A weaker dollar offset a jump in energy prices, which intensified inflation fears and further reduced the likelihood of the US Federal Reserve interest rate cuts this year.
The weakening US dollar made commodities priced in the currency less expensive for people holding other forms of money.
The June gold contract on COMEX was at $4,550 per ounce, up 0.6%, while silver was 1.1% higher at $70.520 an ounce.
Brent crude prices soared past $115 per barrel, achieving a record monthly increase of 60% in March.
This rally follows the weekend attacks by Yemeni Houthis on Israel, an escalation that intensifies the conflict and fuels further inflation concerns.
US President Donald Trump stated that Washington and Tehran have engaged in meetings, both "directly and indirectly," and characterised Iran's new leadership as "very reasonable."
This statement comes as more US troops deploy to the region, and Tehran issues a warning that it will not tolerate humiliation.
Minimal likelihood of Fed rate cut
Meanwhile, traders now anticipate a minimal likelihood of a US interest rate cut this year.
This shift is driven by the threat of rising energy prices contributing to wider inflation, thereby restricting the possibility of monetary easing.
This is a significant change from pre-conflict expectations, which had factored in two rate cuts.
The appeal of gold as an inflation hedge is generally strong, but high interest rates negatively impact demand for the non-yielding metal.
The price of gold has dropped over 15% this month, making it the steepest monthly decline since October 2008.
This fall is largely attributed to the strengthening US dollar, which has gained more than 2% since the start of the US-Israeli war on Iran on February 28.
“The yellow precious metal, which is typically sought as a safe haven in times of war, is under heavy pressure due to shifting interest rate expectations, which in turn are driven by the looming inflation shock,” Barbara Lambrecht, commodity analyst at Commerzbank AG, said.
However, the price decline of over 15% since early March is likely also due to the extremely sharp price increases at the start of the year.
Bearish technical setup
Gold has been hovering around $4,300-$4,500 per ounce over the last one week.
“The range-bound price action witnessed over the past week or so might be categorized as a bearish consolidation phase amid the recent breakdown below the 100-day Simple Moving Average (SMA),” Haresh Menghani, editor at FXStreet said in a report.

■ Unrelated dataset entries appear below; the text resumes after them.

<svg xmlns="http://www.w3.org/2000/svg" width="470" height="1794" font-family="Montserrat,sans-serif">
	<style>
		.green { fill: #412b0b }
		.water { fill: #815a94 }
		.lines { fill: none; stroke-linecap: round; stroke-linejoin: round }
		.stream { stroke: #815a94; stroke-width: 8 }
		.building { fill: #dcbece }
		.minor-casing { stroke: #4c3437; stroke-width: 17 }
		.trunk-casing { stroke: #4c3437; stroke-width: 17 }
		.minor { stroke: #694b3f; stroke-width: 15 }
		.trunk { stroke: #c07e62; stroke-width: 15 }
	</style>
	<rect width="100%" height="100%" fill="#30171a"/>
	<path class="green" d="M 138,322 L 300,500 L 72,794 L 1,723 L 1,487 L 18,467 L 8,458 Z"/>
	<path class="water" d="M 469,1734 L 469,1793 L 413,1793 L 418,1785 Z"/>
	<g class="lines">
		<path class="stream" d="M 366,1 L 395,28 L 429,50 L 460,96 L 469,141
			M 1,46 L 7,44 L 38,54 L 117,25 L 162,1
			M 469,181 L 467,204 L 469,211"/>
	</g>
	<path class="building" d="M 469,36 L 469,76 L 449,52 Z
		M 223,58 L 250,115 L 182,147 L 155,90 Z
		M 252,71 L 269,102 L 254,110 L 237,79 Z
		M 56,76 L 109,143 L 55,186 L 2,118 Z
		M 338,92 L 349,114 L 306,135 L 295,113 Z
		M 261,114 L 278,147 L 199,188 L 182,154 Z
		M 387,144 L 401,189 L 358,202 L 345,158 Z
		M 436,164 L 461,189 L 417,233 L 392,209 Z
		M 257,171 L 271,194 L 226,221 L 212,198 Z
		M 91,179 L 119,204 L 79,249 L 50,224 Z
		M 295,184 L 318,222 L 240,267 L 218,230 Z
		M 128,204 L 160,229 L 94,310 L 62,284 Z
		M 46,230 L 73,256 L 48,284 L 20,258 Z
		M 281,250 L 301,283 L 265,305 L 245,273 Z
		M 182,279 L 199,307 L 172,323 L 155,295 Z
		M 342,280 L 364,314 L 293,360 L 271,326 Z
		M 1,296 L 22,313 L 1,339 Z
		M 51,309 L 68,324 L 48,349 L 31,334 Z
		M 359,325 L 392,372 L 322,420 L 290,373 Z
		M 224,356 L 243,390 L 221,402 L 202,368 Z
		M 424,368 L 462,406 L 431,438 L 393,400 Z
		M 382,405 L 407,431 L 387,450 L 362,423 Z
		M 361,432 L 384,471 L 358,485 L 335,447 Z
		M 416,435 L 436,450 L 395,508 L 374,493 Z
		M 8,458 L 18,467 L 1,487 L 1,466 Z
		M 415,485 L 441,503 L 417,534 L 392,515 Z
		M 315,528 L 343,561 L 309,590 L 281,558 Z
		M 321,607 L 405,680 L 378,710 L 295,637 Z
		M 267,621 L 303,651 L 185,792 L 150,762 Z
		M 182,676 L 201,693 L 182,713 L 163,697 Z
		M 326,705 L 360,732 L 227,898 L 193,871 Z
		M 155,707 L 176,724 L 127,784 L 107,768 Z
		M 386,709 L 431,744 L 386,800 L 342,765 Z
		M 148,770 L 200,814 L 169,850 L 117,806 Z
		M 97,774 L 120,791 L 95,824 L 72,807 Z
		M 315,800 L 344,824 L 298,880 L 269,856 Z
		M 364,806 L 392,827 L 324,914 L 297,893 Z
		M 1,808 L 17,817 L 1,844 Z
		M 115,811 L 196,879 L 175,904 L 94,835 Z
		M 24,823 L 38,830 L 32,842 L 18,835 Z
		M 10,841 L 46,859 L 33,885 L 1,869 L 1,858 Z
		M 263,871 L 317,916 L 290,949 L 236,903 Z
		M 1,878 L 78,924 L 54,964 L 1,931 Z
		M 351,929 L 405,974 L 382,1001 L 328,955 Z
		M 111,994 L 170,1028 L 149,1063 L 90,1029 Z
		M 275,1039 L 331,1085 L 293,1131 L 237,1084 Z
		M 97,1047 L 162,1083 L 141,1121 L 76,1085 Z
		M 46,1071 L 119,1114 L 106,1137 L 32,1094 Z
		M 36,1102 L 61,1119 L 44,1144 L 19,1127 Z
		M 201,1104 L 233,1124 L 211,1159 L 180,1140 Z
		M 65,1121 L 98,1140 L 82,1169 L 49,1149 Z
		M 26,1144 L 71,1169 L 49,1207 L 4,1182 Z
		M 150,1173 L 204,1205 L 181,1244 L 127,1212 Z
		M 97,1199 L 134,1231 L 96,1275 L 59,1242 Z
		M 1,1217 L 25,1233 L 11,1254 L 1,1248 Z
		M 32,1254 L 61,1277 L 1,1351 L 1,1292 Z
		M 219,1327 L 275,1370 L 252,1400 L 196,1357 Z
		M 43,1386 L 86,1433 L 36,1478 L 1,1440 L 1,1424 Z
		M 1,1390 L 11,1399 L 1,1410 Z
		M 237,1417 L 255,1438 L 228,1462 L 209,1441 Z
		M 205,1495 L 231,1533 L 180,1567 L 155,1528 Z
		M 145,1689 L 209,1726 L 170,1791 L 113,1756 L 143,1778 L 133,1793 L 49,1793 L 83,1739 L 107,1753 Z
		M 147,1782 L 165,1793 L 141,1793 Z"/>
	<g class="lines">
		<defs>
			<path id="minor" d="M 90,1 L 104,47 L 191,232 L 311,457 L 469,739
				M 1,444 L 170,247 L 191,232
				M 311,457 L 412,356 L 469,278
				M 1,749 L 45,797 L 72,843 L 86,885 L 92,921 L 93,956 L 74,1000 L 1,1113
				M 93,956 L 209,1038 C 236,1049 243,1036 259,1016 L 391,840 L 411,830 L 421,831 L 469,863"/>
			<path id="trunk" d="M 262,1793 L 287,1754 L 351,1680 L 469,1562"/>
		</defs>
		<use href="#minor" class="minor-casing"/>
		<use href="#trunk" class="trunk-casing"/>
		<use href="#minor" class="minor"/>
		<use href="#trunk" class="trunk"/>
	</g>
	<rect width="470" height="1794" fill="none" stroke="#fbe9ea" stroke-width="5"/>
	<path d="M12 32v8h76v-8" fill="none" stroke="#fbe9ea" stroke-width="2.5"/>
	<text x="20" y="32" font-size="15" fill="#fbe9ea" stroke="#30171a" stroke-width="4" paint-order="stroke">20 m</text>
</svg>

Caution is advised before initiating new bearish positions, as the market showed a strong recovery last week, bouncing off the crucial 200-day SMA support, Menghani added.
The Moving Average Convergence Divergence (MACD) continues to indicate persistent downward momentum.
The MACD line is still positioned below both its signal line and in negative territory, a trend further supported by the negative histogram.
“The Relative Strength Index (RSI) hovers in the mid-30s after recovering from oversold readings, hinting that bearish pressure is easing but not yet reversing,” he said.
A break above the immediate resistance, which is the 100-day SMA near $4,630, is required to clear the path toward the next upside barrier at $4,880, according to Menghani.
Initial support is located at the recent low, near $4,380, the point where previous selling momentum paused.
Should sellers increase pressure, the next, lower support zone is found at $4,300, Menghani said.